Economics, Taxes and Spending

Forward! Is Obama getting ready to leap off the fiscal cliff?

There’s some evidence that President Obama would consider letting all the Bush-era tax cuts expire (see above chart from Strategas Research) at year’s end, even though that would mean a massive tax hike on middle incomers during a time of economic weakness. (Former Obama economic adviser and deficit hawk Peter Orszag is for doing just that.)

Now, Wall Street thinks that level of fiscal contraction would quite probably push the economy back into recession. But that view is hardly unanimous in the economic world. Here’s former IMF chief economist Simon Johnson in an interview with The Fiscal Times (bold for emphasis):

TFT: Let’s turn to the U.S. budget crisis. What will happen to the economy if Congress does nothing and the U.S. walks over the “fiscal cliff” next January by letting all the Bush-era tax cuts expire, including the ones on the middle class, and allows the sequestration cuts to go into effect?

SJ: I don’t think it will be as traumatic as people claim. I think a lot of the hysteria around the fiscal cliff is coming from people who want to keep taxes low. Would it have some contractionary effect? Yes, but not as much as people are claiming. But if you’re worried about it, you should rescind all the Bush tax cuts and replace it with some kind of temporary payroll tax cut linked to employment relative to population. As employment rises to pre-crisis levels, that tax cut should fade away.

TFT: So you’re in favor of a substantial tax increase?

SJ: That’s the point of our book. We need a substantial increase in revenue to meet our obligations over the next several decades because we cut the revenue base too much at the beginning of the 2000s. There was the view that there was a surplus that could be spent. The Baby Boom then was at its peak earning years. We should have been bringing down our debt to pay for their retirement. But we went the other way. Ideally you could phase in that tax increase over a decade. But it’s impossible to get the Republicans to agree on any tax increase. You can’t do a nuanced package with them. So you have to have a confrontational approach.

TFT: On the broader issue of tax reform, you argue in your new book for phasing out or reducing tax subsidies like deductions for home mortgage interest and state and local taxes. Should this be tied to lower rates or be a pure revenue raiser to lower the deficit?

SJ: A lot of what passes for tax reform right now in Washington is actually tax cutting or revenue cutting. On the corporate side, you could do a deal where you broadened the base and reduced rates. It could be revenue neutral because there’s not that much revenue there. But on the individual side, we think top rates need to be put back to where they were before the Bush tax cuts and eliminate or phase out the deductions.

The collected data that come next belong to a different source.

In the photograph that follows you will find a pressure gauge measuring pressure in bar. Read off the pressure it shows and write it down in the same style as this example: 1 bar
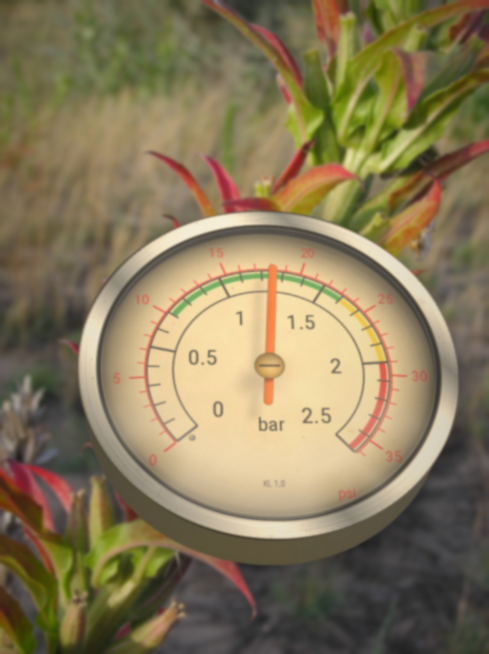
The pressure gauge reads 1.25 bar
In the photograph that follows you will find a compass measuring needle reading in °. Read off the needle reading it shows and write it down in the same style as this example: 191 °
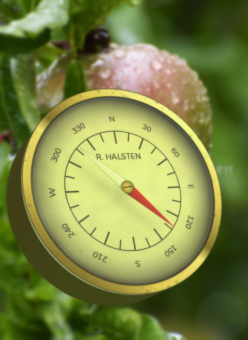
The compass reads 135 °
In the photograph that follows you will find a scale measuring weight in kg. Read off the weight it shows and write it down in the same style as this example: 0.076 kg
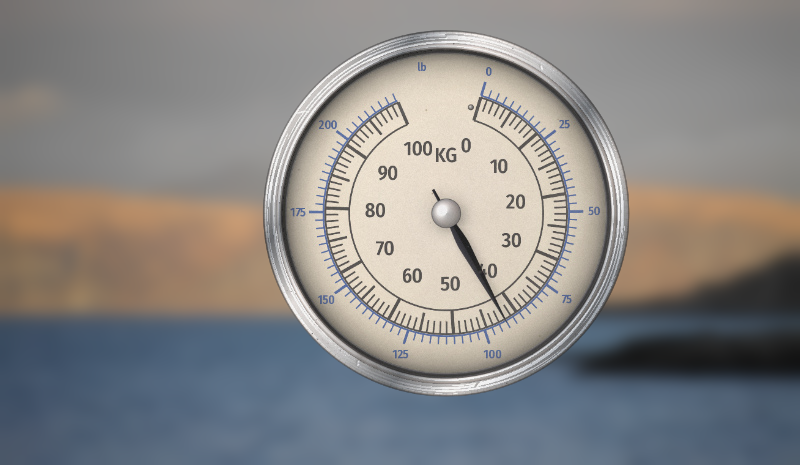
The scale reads 42 kg
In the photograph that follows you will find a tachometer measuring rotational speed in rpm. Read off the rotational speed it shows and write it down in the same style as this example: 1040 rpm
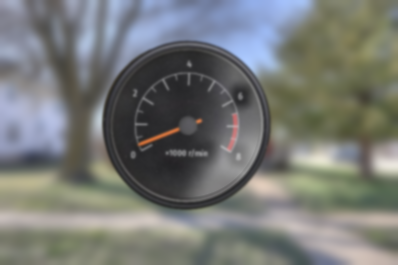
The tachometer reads 250 rpm
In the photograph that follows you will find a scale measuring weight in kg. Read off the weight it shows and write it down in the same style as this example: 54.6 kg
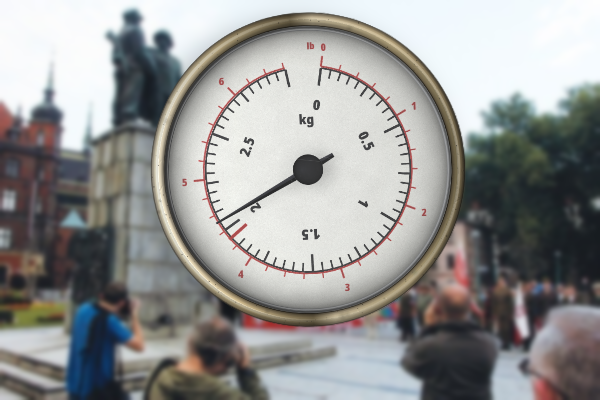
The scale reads 2.05 kg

But you should rebate about half of it to low income people or people you want to compensate for their losing in those phase-outs.

I wonder if this isn’t the Obama view:

– Tax hikes would ding growth, not destroy it.

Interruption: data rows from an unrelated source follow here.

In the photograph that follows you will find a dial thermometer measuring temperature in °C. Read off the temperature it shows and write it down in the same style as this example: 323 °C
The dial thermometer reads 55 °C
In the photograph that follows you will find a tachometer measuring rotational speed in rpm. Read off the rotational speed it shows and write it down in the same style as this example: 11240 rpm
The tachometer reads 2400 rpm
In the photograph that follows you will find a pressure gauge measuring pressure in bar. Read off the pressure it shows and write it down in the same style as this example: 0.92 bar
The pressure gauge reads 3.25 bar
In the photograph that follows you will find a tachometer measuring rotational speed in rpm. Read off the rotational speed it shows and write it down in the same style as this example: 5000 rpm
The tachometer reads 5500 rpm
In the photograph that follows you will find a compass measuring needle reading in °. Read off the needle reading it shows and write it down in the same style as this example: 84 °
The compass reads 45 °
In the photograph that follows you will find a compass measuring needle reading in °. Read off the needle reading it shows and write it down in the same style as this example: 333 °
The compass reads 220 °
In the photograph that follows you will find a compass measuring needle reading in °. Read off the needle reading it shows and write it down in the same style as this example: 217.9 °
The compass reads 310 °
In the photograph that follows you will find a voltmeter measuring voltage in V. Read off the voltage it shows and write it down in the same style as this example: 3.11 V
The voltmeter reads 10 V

– Top rates should be raised and tax breaks scaled back.

– Tax hikes would mean lower deficits and less pressure to trim back the welfare state.

And if that is what the president believes, we just might all go right off that fiscal cliff next year.

2 thoughts on “Forward! Is Obama getting ready to leap off the fiscal cliff?

  1. The $494 billion tax increase above the 2012 expected revenues of $2.468 billion is a federal tax increase of 20%. Taxmageddon.

  2. It’s the Spending, Stupid
    10/7/09 – Real Clear Politics By John Stossel
    === ===
    [edited]  The late Nobel Prize economist Milton Friedman said “The true burden of government is not the tax level but the spending level. Taxation, borrowing, and inflation are all burdens on the people. The best way to lighten the tax burden is to lessen the spending burden. If government spends less, it takes less, and the tax system will weigh less heavily on us all.

    Adam Smith wrote, “Little else is required to carry a state to the highest degree of opulence from the lowest barbarism but peace, easy taxes, and a tolerable administration of justice. All the rest is brought about by the natural course of things.”
    === ===

    The real, current tax burden is government spending. Government borrowing is a delayed tax, or worse a delayed default. Government spending directs current, real resources into wasteful projects and denies a flow of resources to businesses which would like to produce more value than they consume. Businesses would like to create a profit, something unknown to government.